EDIT: A quote from Michael Yang/ Samsung "when failures do occur, they typically occur in the controller silicon, not in the flash device itself."

And another quote from Yang: "a pattern could be perpetually repeated in which a 64GB SSD is completely filled with data, erased, filled again, then erased again every hour of every day for years, and the user still wouldn’t reach the theoretical write limit. He added that if a failure ever does occur, it will not occur in the flash chip itself but in the controller."

[One_Hertz]

I'm judging this information based on my Acronis True Image recovery partition. I have it set to run nightly incremental backups of my OS. It backs up everything that has changed (Been written) since the last image was created. Since April 18th, I only have 13 GB of backups. Extrapolating, that's roughly 20GB a month, generously. Factor in everything that might have been written but didn't change (Benchmarks, or whatever it may be), maybe 100GB in a month. That's still 3-4 GB a day. Lifespan shouldn't be a concern for most people.

Windows makes tiny writes every second. A single 1 byte write onto a untrimmed SSD = a 512KB write. One write operation per second, no matter how small, is 14.4GB per day, considering your computer is on for 8 hours. And this is if you did NOTHING on your computer.

[Ao1]

It is hard to believe that if you can kill a mcl drive in a couple of days nobody has tried it yet:

Someone has and it took a matter of days.

http://translate.google.com/translat...istory_state0=


To put things in perspective however the author of the JSMonitor, Dr. Lansen, has informed me that no one using the JMF602-SSDs controller (OCZ Core etc) in normal conditions has got to the end of the maximum erase count, but this is primarily because people have simply stopped using them due to their bad performance.

He has also informed me that in the Japanese community several users reported that their MTRON-SSDs (SLC) had failed and this was due to controller failures, not the maximum erase count being exceeded.

Dr. Lansen was kind enough to send me two white papers concerning why the controller might fail, one of which was produced by NASA (!)

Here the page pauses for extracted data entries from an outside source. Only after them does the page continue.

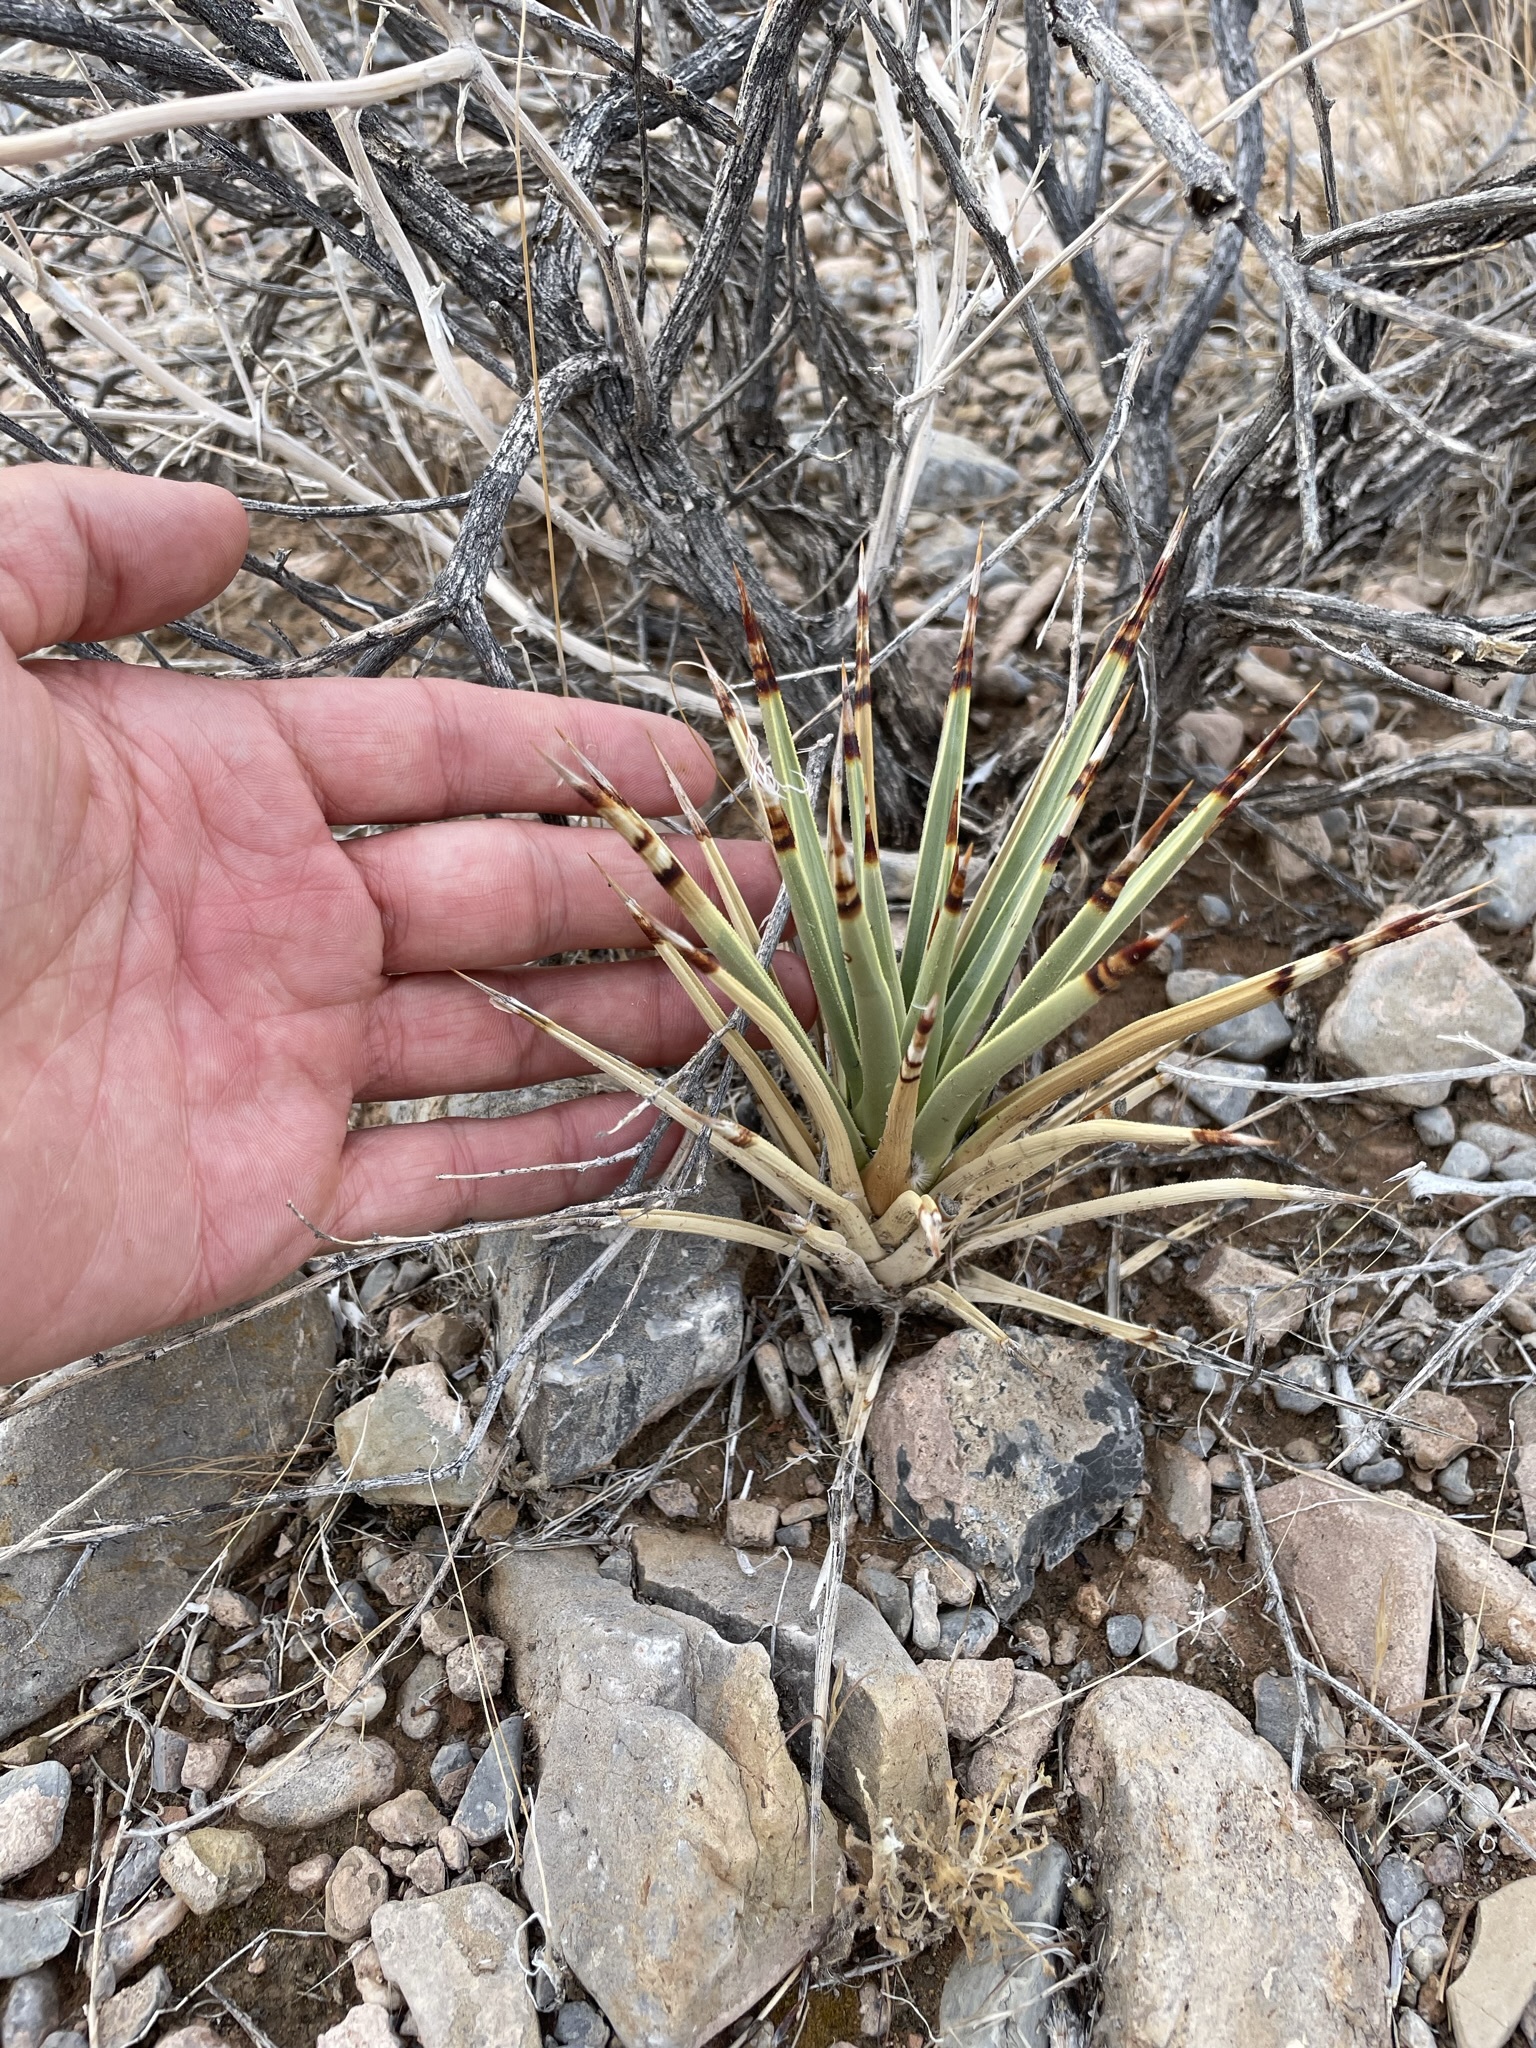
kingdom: Plantae
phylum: Tracheophyta
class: Liliopsida
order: Asparagales
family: Asparagaceae
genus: Yucca
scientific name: Yucca brevifolia
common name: Joshua tree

It seems quite clear now that the limited warranties offered for SSD is nothing to do with concerns about the maximum erase count. If anyone wants a copy of the white papers send me a PM with your email address and I will send you copies.

[One_Hertz]

Thanks for that link. Kind of confirms the whole 10k erase cycles is a bunch of crap. Well, not exactly, it is as I have said before - the 10k is for 98% of the cells. When a single cell fails a whole block seems to be getting reallocated so the life of the SSD essentially depends on the weakest cells. In the above case those cells lasted only around 2700 cycles. NAND itself is basically all the same so this goes for all MLC SSDs...

Trim will help life expectancy quite a lot by reducing write amplification.

[Ao1]

Thanks for that link. Kind of confirms the whole 10k erase cycles is a bunch of crap. Well, not exactly, it is as I have said before - the 10k is for 98% of the cells. When a single cell fails a whole block seems to be getting reallocated so the life of the SSD essentially depends on the weakest cells. In the above case those cells lasted only around 2700 cycles. NAND itself is basically all the same so this goes for all MLC SSDs...

Trim will help life expectancy quite a lot by reducing write amplification.

That is an interesting point and it is maybe why Intel are so confident about endurance/low write amplification. Winslow states in a quote posted above “We've figured out a way to program and erase just what is necessary (in small bytes rather than large blocks) so our drive has tremendous efficiency for the life of the computing environment."

Edit: I’m not sure if Winslow is making that statement based on the fact that Intel use a 128K block size as opposed to a 512 block size that is used by others. A 128K block erase on a 1K write is significantly better than a 512k erase so maybe that is what he is referring to, but if he means that only part of the 128k block get erased that is even more significant.